The committee also received routine staff updates. Board staff and Premier Health Group are attending IEC meetings to provide education and identify regulatory gaps; staff reported outreach materials were distributed to individual nurses this quarter and that the board is updating outreach brochures and posters. The regulations governing IEC procedures were identified for committee reference as California Code of Regulations, Title 16, sections 1446'through 1449.

Votes at a glance

- Motion to approve IEC meeting minutes from July 16, 2025: Moved by Glenda Lando; seconded by Elizabeth Clark. Roll-call votes: Glenda Lando ' yes; Elizabeth Clark ' yes; Dave Granovetter ' yes. Outcome: approved.

- Motion to approve proposed 2026 IEC meeting schedule: Moved by Glenda Lando; seconded by Dave Granovetter. Roll-call votes: Glenda Lando ' yes; Elizabeth Clark ' yes; Dave Granovetter ' yes.
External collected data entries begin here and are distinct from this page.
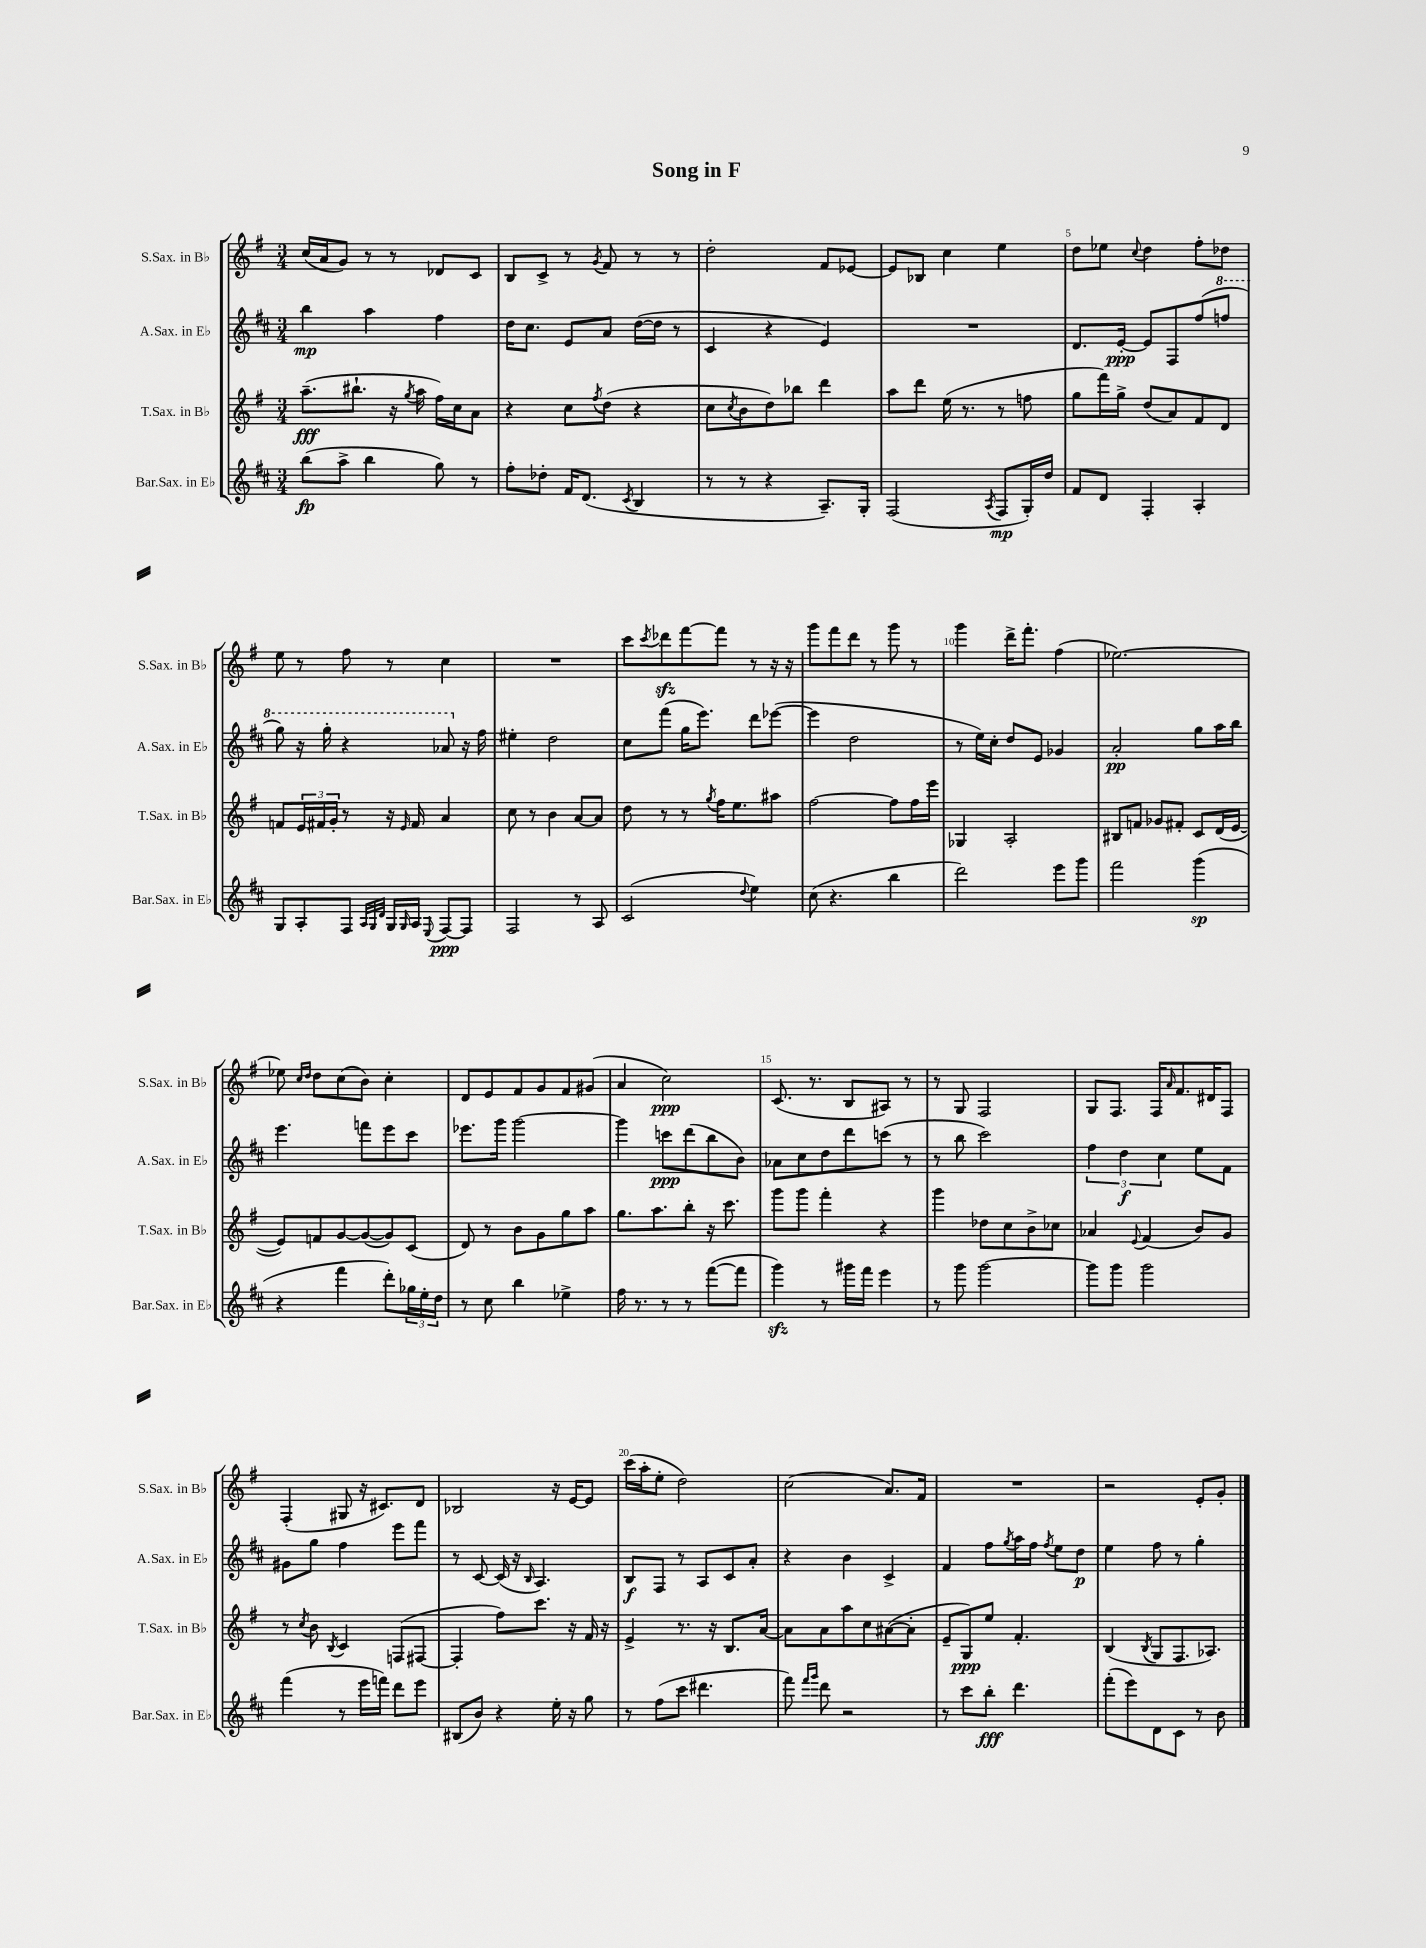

**kern	**dynam	**kern	**dynam	**kern	**dynam	**kern	**dynam
*part4	*part4	*part3	*part3	*part2	*part2	*part1	*part1
*staff4	*staff4	*staff3	*staff3	*staff2	*staff2	*staff1	*staff1
*I"Bar.Sax. in E♭	*	*I"T.Sax. in B♭	*	*I"A.Sax. in E♭	*	*I"S.Sax. in B♭	*
*I'Bar.Sax. in E♭	*	*I'T.Sax. in B♭	*	*I'A.Sax. in E♭	*	*I'S.Sax. in B♭	*
*clefG2	*	*clefG2	*	*clefG2	*	*clefG2	*
*k[f#c#]	*	*k[f#]	*	*k[f#c#]	*	*k[f#]	*
*M3/4	*	*M3/4	*	*M3/4	*	*M3/4	*
=1	=1	=1	=1	=1	=1	=1	=1
(8bb\L	fp	(8.aa~\L	fff	4bb\	mp	(16cc/LL	.
.	.	.	.	.	.	16a/J	.
8aa^\J	.	.	.	.	.	8g/J)	.
.	.	8.bb#X`\J	.	.	.	.	.
4bb\	.	.	.	4aa\	.	8r	.
.	.	16r	.	.	.	8r	.
.	.	8qgg/	.	.	.	.	.
.	.	16aa\	.	.	.	.	.
8gg\)	.	16ff#\LL)	.	4ff#\	.	8d-X/L	.
.	.	16cc\J	.	.	.	.	.
8r	.	8a\J	.	.	.	8c/J	.
=2	=2	=2	=2	=2	=2	=2	=2
8ff#'\L	.	4r	.	16dd\KL	.	8B/L	.
.	.	.	.	8.cc#\J	.	.	.
8dd-X'\J	.	.	.	.	.	8c^/J	.
16f#/KL	.	8cc\L	.	8e/L	.	8r	.
(8.d/J	.	.	.	.	.	.	.
.	.	8qff#/	.	.	.	8qg/	.
.	.	(8dd\J	.	8a/J	.	8f#/	.
8qc#/	.	.	.	.	.	.	.
4B/	.	4r	.	([16dd\LL	.	8r	.
.	.	.	.	16dd\JJ]	.	.	.
.	.	.	.	8r	.	8r	.
=3	=3	=3	=3	=3	=3	=3	=3
8r	.	8cc\L	.	4c#/	.	2dd'\	.
.	.	8qcc/	.	.	.	.	.
8r	.	8b\	.	.	.	.	.
4r	.	8dd\)	.	4r	.	.	.
.	.	8bb-X\J	.	.	.	.	.
8.A~/L)	.	4ddd\	.	4e/)	.	8f#/L	.
.	.	.	.	.	.	[8e-X/J	.
16G'/Jk	.	.	.	.	.	.	.
=4	=4	=4	=4	=4	=4	=4	=4
(2F#/	.	8aa\L	.	2.r	.	8e-/L]	.
.	.	8ddd\J	.	.	.	8B-X/J	.
.	.	(16ee\	.	.	.	4cc\	.
.	.	8.r	.	.	.	.	.
8qA/	.	.	.	.	.	.	.
8F#/L	mp	8r	.	.	.	4ee\	.
16G'/L)	.	8ffn\	.	.	.	.	.
16dd/JJ	.	.	.	.	.	.	.
=5	=5	=5	=5	=5	=5	=5	=5
8f#/L	.	8gg\L	.	8.d/L	.	8dd\L	.
8d/J	.	16fff#\L)	.	.	.	8ee-X\J	.
.	.	16gg^\JJ	.	[16e'/Jk	ppp	.	.
.	.	.	.	.	.	8qqcc/	.
4F#'/	.	(8dd/L	.	8e/L]	.	4dd\	.
.	.	8a/)	.	8F#/	.	.	.
4A'/	.	8f#/	.	(8ff#/	.	8ff#'\L	.
*	*	*	*	*8va	*	*	*
.	.	8d/J	.	8fffn/J	.	8dd-X\J	.
!!LO:LB:g=z
=6	=6	=6	=6	=6	=6	=6	=6
8G/L	.	8fn/L	.	8ggg\)	.	8ee\	.
8A'/	.	24e/L	.	16r	.	8r	.
.	.	24f#X/	.	.	.	.	.
.	.	.	.	16ggg'\	.	.	.
.	.	24g'/JJ	.	.	.	.	.
8F#/J	.	8r	.	4r	.	8ff#\	.
32qqA/LLL	.	.	.	.	.	.	.
32qqG/	.	.	.	.	.	.	.
32qqd/JJJ	.	.	.	.	.	.	.
16G/LL	.	16r	.	.	.	8r	.
16qqG/	.	16qqe/	.	.	.	.	.
16A/JJ	.	16f#/	.	.	.	.	.
8qqE/	.	.	.	.	.	.	.
[8F#/L	ppp	4a/	.	8aa-X/	.	4cc\	.
*	*	*	*	*X8va	*	*	*
8F#/J]	.	.	.	16r	.	.	.
.	.	.	.	16ff#\	.	.	.
=7	=7	=7	=7	=7	=7	=7	=7
2F#/	.	8cc\	.	4ee#X'\	.	2.r	.
.	.	8r	.	.	.	.	.
.	.	4b\	.	2dd\	.	.	.
8r	.	[8a/L	.	.	.	.	.
8A/	.	8a/J]	.	.	.	.	.
=8	=8	=8	=8	=8	=8	=8	=8
(2c#/	.	8dd\	.	8cc#\L	.	8ccc\L	.
.	.	.	.	.	.	8qccc/	.
.	.	8r	.	(8fff#\J	.	8ddd-Xzz\	.
.	.	8r	.	16gg\KL	.	[8fff#\	.
.	.	.	.	8.eee\J)	.	.	.
.	.	8qgg/	.	.	.	.	.
.	.	16ff#\KL	.	.	.	8fff#\J]	.
.	.	8.ee\	.	.	.	.	.
8qqdd/	.	.	.	.	.	.	.
4ee\)	.	.	.	8ddd\L	.	8r	.
.	.	8aa#X\J	.	([8eee-X\J	.	16r	.
.	.	.	.	.	.	16r	.
=9	=9	=9	=9	=9	=9	=9	=9
(8cc#\	.	[2ff#\	.	4eee-\]	.	8ggg\L	.
4.r	.	.	.	.	.	8fff#\	.
.	.	.	.	2dd\	.	8ddd\J	.
.	.	.	.	.	.	8r	.
4bb\	.	8ff#\L]	.	.	.	8ggg\	.
.	.	16ff#\L	.	.	.	8r	.
.	.	16eee\JJ	.	.	.	.	.
=10	=10	=10	=10	=10	=10	=10	=10
2ddd\)	.	4G-X/	.	8r	.	4ggg\	.
.	.	.	.	16ee\LL)	.	.	.
.	.	.	.	16cc#'\JJ	.	.	.
.	.	2A'/	.	8dd/L	.	16ddd^\KL	.
.	.	.	.	.	.	8.fff#'\J	.
.	.	.	.	8e/J	.	.	.
8eee\L	.	.	.	4g-X/	.	(4ff#\	.
8ggg\J	.	.	.	.	.	.	.
=11	=11	=11	=11	=11	=11	=11	=11
2fff#\	.	8B#X/L	.	2a'/	pp	[2.ee-X\)	.
.	.	8fn/J	.	.	.	.	.
.	.	8g-X/L	.	.	.	.	.
.	.	8f#X'/J	.	.	.	.	.
(4ggg\	sp	8c/L	.	8gg\L	.	.	.
.	.	(16d/L	.	16aa\L	.	.	.
.	.	[16e/JJ	.	16bb\JJ	.	.	.
!!LO:LB:g=z
=12	=12	=12	=12	=12	=12	=12	=12
4r	.	8e/L])	.	4.eee\	.	8ee-X\]	.
.	.	.	.	.	.	16qqcc/LL	.
.	.	.	.	.	.	16qqdd/JJ	.
.	.	8fn/	.	.	.	8dd\L	.
4fff#\	.	[8g/	.	.	.	(8cc\	.
.	.	(8g/_	.	8fffn\L	.	8b\J)	.
8ddd'\L)	.	8g/])	.	8eee\	.	4cc'\	.
24gg-X\L	.	(8c/J	.	8ccc#\J	.	.	.
24ee'\	.	.	.	.	.	.	.
24dd\JJ	.	.	.	.	.	.	.
=13	=13	=13	=13	=13	=13	=13	=13
8r	.	8d/)	.	8.eee-X\L	.	8d/L	.
8cc#\	.	8r	.	.	.	8e/	.
.	.	.	.	16ggg\Jk	.	.	.
4bb\	.	8b\L	.	[2ggg\	.	8f#/	.
.	.	8g\	.	.	.	8g/	.
4ee-X^\	.	8gg\	.	.	.	8f#/	.
.	.	8aa\J	.	.	.	(8g#X/J	.
=14	=14	=14	=14	=14	=14	=14	=14
16ff#\	.	8.gg\L	.	4ggg\]	.	4a/	.
8.r	.	.	.	.	.	.	.
.	.	8.aa\	.	.	.	.	.
8r	.	.	.	8cccn\L	ppp	2cc\)	ppp
8r	.	8bb'\J	.	(8ddd\	.	.	.
([8fff#\L	.	16r	.	8bb\	.	.	.
.	.	8.ccc\	.	.	.	.	.
8fff#\J]	.	.	.	8b\J)	.	.	.
=15	=15	=15	=15	=15	=15	=15	=15
4gggzz\)	.	8ggg\L	.	8a-X\L	.	(8.c/	.
.	.	8ggg\J	.	8cc#\	.	.	.
.	.	.	.	.	.	8.r	.
8r	.	4fff#'\	.	8dd\	.	.	.
16ggg#X\LL	.	.	.	8ddd\	.	8B/L	.
16fff#\JJ	.	.	.	.	.	.	.
4eee\	.	4r	.	(8cccn\J	.	8A#X/J)	.
.	.	.	.	8r	.	8r	.
=16	=16	=16	=16	=16	=16	=16	=16
8r	.	4ggg\	.	8r	.	8r	.
8ggg\	.	.	.	8bb\	.	8G/	.
[2ggg\	.	8dd-X\L	.	2ccc#\)	.	2F#/	.
.	.	8cc\	.	.	.	.	.
.	.	8b^\	.	.	.	.	.
.	.	8cc-X\J	.	.	.	.	.
=17	=17	=17	=17	=17	=17	=17	=17
8ggg\L]	.	4a-X/	.	6ff#\	.	8G/L	.
8ggg\J	.	.	.	.	.	8.F#/J	.
.	.	.	.	6dd\	f	.	.
.	.	8qqe/	.	.	.	.	.
2ggg\	.	(4f#/	.	.	.	.	.
.	.	.	.	.	.	16F#/KL	.
.	.	.	.	6cc#\	.	.	.
.	.	.	.	.	.	16qqa/	.
.	.	.	.	.	.	8.f#/	.
.	.	8b/L)	.	8ee\L	.	.	.
.	.	.	.	.	.	16d#X/K	.
.	.	8g/J	.	8f#\J	.	8F#/J	.
!!LO:LB:g=z
=18	=18	=18	=18	=18	=18	=18	=18
(4fff#\	.	8r	.	8g#X\L	.	(4F#'/	.
.	.	8qcc/	.	.	.	.	.
.	.	8b\	.	8gg\J	.	.	.
.	.	8qB/	.	.	.	.	.
8r	.	4c/	.	4ff#\	.	8G#X/	.
16eee\LL	.	.	.	.	.	16r	.
16fffn\JJ)	.	.	.	.	.	8.c#X/L)	.
8ddd\L	.	(8Fn/L	.	8eee\L	.	.	.
8eee\J	.	[8F#X/J	.	8fff#\J	.	8d/J	.
=19	=19	=19	=19	=19	=19	=19	=19
(8B#X/L	.	4F#'/]	.	8r	.	2B-X/	.
8b/J)	.	.	.	[8c#/	.	.	.
4r	.	8ff#\L)	.	(16c#/]	.	.	.
.	.	.	.	16r	.	.	.
.	.	.	.	16qqB/	.	.	.
.	.	8.ccc\J	.	4.A/)	.	.	.
16ee'\	.	.	.	.	.	16r	.
16r	.	16r	.	.	.	[16e/KL	.
8gg\	.	16f#/	.	.	.	8e/J]	.
.	.	16r	.	.	.	.	.
=20	=20	=20	=20	=20	=20	=20	=20
8r	.	4e^/	.	8B/L	f	(16ccc\LL	.
.	.	.	.	.	.	16aa'\J	.
(8ff#\L	.	.	.	8F#/J	.	8ee'\J	.
8ccc#\J	.	8.r	.	8r	.	2dd\)	.
4.ddd#X\	.	.	.	8A/L	.	.	.
.	.	16r	.	.	.	.	.
.	.	8.B/L	.	8c#/	.	.	.
.	.	.	.	8a'/J	.	.	.
.	.	[16a/Jk	.	.	.	.	.
=21	=21	=21	=21	=21	=21	=21	=21
8fff#\)	.	8a\L]	.	4r	.	(2cc\	.
16qqfff#/LL	.	.	.	.	.	.	.
16qqggg/JJ	.	.	.	.	.	.	.
8ddd\	.	8a\	.	.	.	.	.
2r	.	8aa\	.	4b\	.	.	.
.	.	8cc\	.	.	.	.	.
.	.	([8a#X\	.	4c#^/	.	8.a/L)	.
.	.	8a#'\J]	.	.	.	.	.
.	.	.	.	.	.	16f#/Jk	.
=22	=22	=22	=22	=22	=22	=22	=22
8r	.	8e~/L	.	4f#/	.	2.r	.
8ccc#\L	.	8G/)	ppp	.	.	.	.
8bb'\J	fff	8ee/J	.	8ff#\L	.	.	.
.	.	.	.	8qgg/	.	.	.
4.ddd\	.	4.f#'/	.	16aa\L	.	.	.
.	.	.	.	16ff#\JJ	.	.	.
.	.	.	.	8qff#/	.	.	.
.	.	.	.	8ee\L	.	.	.
.	.	.	.	8dd\J	p	.	.
=23	=23	=23	=23	=23	=23	=23	=23
(8fff#'\L	.	(4B/	.	4ee\	.	2r	.
8eee\)	.	.	.	.	.	.	.
.	.	8qB/	.	.	.	.	.
8d\	.	8G/L	.	8ff#\	.	.	.
8c#\J	.	8.F#/	.	8r	.	.	.
8r	.	.	.	4gg'\	.	8e'/L	.
.	.	8.A-X/J)	.	.	.	.	.
8b\	.	.	.	.	.	8g'/J	.
==	==	==	==	==	==	==	==
*-	*-	*-	*-	*-	*-	*-	*-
Outcome: approved.

Closed session

The committee recessed to closed session at 9:23 a.m. "pursuant to Business and Professions Code section 2270.1 and Government Code section 11126, subdivision (c)(2)," the committee announced, to discuss and vote on matters related to intervention program applicants and participants. The committee reconvened in open session and announced quorum thereafter; no actions taken in closed session were reported in open session minutes provided in the public transcript.

Why it matters

Decisions about whether intervention program participants may return to direct patient care or handle controlled substances directly affect patient-safety risk, the occupational futures of nurses in the program, and the oversight burden on the board and IECs. The board's review process and its request for evidence before imposing work-related requirements aim to balance rehabilitation goals with safety considerations. Melby's report indicates many IEC recommendations lacked documentation sufficient to meet that standard and were sent back to IECs for further information.

What comes next

Melby said the board will provide an updated report in November. Committee members were asked to continue reviewing IEC guidance and to raise regulatory-change suggestions where the IECs identify gaps.